Apart from his correspondence, there are not many known details about
Gauss's personal creed. Many biographers of Gauss disagree about his
religious stance, with Bühler and others considering him a deist with very unorthodox views,
while Dunnington (though admitting that Gauss did not believe literally
in all Christian dogmas and that it is unknown what he believed on most
doctrinal and confessional questions) points out that he was, at least,
a nominal Lutheran.
In connection to this, there is a record of a conversation between Rudolf Wagner and Gauss, in which they discussed William Whewell's book Of the Plurality of Worlds.
In this work, Whewell had discarded the possibility of existing life in
other planets, on the basis of theological arguments, but this was a
position with which both Wagner and Gauss disagreed. Later Wagner
explained that he did not fully believe in the Bible, though he
confessed that he "envied" those who were able to easily believe. This later led them to discuss the topic of faith, and in some other religious remarks, Gauss said that he had been more influenced by theologians like Lutheran minister Paul Gerhardt than by Moses. Other religious influences included Wilhelm Braubach, Johann Peter Süssmilch, and the New Testament.
Dunnington further elaborates on Gauss's religious views by writing:
Gauss's religious consciousness was based on an insatiable thirst for truth and a deep feeling of justice extending to intellectual as well as material goods. He conceived spiritual life in the whole universe as a great system of law penetrated by eternal truth, and from this source he gained the firm confidence that death does not end all.
Gauss declared he firmly believed in the afterlife, and saw spirituality as something essentially important for human beings. He was quoted stating: "The world would be nonsense, the whole creation an absurdity without immortality," and for this statement he was severely criticized by the atheist Eugen Dühring who judged him as a narrow superstitious man.

**The data**.
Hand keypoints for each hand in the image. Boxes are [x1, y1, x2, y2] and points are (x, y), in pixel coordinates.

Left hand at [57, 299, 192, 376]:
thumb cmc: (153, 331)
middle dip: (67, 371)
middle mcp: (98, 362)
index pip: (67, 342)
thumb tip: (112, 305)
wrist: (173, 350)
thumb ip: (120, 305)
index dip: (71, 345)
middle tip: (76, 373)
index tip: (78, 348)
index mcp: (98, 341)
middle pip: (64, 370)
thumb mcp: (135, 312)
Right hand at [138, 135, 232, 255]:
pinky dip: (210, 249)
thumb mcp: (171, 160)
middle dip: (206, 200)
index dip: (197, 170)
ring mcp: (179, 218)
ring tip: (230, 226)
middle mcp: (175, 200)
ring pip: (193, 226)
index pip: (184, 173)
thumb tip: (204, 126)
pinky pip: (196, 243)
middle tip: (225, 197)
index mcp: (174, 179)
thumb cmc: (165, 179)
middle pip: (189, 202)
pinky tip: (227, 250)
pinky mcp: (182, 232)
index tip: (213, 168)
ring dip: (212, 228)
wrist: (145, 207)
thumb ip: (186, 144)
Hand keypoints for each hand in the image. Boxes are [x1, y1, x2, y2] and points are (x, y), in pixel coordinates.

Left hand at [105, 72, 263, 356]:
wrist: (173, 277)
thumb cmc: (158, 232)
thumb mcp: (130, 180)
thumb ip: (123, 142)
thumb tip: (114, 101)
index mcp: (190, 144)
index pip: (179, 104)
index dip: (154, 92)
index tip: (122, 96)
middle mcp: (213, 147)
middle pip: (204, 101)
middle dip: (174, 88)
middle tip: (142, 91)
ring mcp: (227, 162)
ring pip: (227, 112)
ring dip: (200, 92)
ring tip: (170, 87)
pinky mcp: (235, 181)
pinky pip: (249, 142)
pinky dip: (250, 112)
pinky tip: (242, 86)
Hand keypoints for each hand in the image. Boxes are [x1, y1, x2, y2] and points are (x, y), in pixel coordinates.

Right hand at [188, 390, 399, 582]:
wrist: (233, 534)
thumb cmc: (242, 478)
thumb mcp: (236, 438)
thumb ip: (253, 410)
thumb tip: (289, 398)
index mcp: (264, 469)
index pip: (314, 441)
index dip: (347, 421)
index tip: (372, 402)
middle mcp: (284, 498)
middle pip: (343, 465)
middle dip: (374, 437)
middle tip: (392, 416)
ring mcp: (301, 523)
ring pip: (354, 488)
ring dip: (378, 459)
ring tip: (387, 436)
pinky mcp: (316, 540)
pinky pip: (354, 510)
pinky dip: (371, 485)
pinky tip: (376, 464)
==
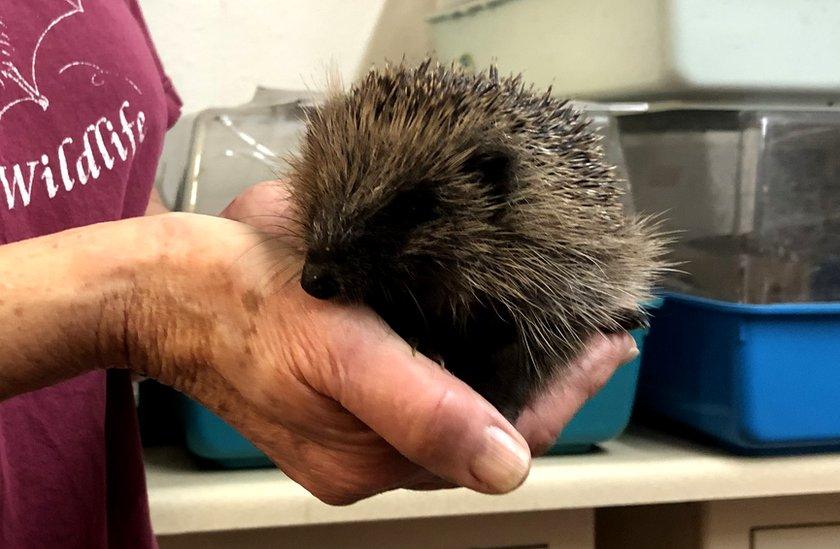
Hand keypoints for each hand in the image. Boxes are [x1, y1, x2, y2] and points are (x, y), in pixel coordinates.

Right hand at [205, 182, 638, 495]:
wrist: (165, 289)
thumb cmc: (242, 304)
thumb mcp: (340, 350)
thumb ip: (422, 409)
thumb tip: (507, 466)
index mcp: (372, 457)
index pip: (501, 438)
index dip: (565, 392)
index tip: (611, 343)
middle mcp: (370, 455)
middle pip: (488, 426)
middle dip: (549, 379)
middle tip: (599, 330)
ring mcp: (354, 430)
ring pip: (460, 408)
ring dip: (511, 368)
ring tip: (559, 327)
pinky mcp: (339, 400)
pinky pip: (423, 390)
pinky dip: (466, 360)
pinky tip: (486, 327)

**Goal of the exercise**. In the passage on Gauss's religious views, who criticized Gauss for his statement about immortality?

**Response area**. Eugen Dühring